_Action item:_
The lines from the start of the data through the line with "und Payload |" are to be returned verbatim; all later lines are to be omitted.

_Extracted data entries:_
------------------------

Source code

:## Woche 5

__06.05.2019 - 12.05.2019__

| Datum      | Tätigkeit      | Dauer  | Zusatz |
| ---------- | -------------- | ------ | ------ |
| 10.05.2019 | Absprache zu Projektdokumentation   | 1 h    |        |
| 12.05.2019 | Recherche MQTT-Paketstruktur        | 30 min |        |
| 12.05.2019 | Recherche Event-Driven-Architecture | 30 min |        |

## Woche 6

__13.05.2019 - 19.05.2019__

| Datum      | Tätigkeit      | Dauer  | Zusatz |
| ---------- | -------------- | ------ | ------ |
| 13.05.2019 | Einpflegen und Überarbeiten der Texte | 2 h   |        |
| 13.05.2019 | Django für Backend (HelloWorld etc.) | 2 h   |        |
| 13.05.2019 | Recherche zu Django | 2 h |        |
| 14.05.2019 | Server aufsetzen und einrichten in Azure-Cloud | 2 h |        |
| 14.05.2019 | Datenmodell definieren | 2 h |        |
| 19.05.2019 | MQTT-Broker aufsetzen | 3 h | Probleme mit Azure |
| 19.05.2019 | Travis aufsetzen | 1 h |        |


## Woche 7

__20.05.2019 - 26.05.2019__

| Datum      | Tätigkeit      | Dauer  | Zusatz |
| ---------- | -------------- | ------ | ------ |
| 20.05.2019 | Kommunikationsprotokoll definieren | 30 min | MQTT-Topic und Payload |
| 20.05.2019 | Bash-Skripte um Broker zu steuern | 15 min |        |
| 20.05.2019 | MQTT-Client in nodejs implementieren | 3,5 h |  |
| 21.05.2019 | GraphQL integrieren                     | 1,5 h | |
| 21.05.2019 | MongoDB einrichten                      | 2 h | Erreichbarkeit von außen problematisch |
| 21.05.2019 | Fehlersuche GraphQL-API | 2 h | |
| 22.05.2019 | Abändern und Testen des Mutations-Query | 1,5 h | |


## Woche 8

------------------------

_Written answer:_
Source code

:## Woche 5

__06.05.2019 - 12.05.2019__

| Datum      | Tätigkeit      | Dauer  | Zusatz |
| ---------- | -------------- | ------ | ------ |
| 10.05.2019 | Absprache zu Projektdokumentation   | 1 h    |        |
| 12.05.2019 | Recherche MQTT-Paketstruktur        | 30 min |        |
| 12.05.2019 | Recherche Event-Driven-Architecture | 30 min |        |

## Woche 6

__13.05.2019 - 19.05.2019__

| Datum      | Tätigkeit      | Dauer  | Zusatz |
| ---------- | -------------- | ------ | ------ |
| 13.05.2019 | Einpflegen und Überarbeiten der Texte | 2 h   |        |
| 13.05.2019 | Django für Backend (HelloWorld etc.) | 2 h   |        |
| 13.05.2019 | Recherche zu Django | 2 h |        |
| 14.05.2019 | Server aufsetzen und einrichten in Azure-Cloud | 2 h |        |
| 14.05.2019 | Datenmodell definieren | 2 h |        |
| 19.05.2019 | MQTT-Broker aufsetzen | 3 h | Probleme mit Azure |
| 19.05.2019 | Travis aufsetzen | 1 h |        |


## Woche 7

__20.05.2019 - 26.05.2019__

| Datum      | Tätigkeit      | Dauer  | Zusatz |
| ---------- | -------------- | ------ | ------ |
| 20.05.2019 | Kommunikationsprotokoll definieren | 30 min | MQTT-Topic und Payload |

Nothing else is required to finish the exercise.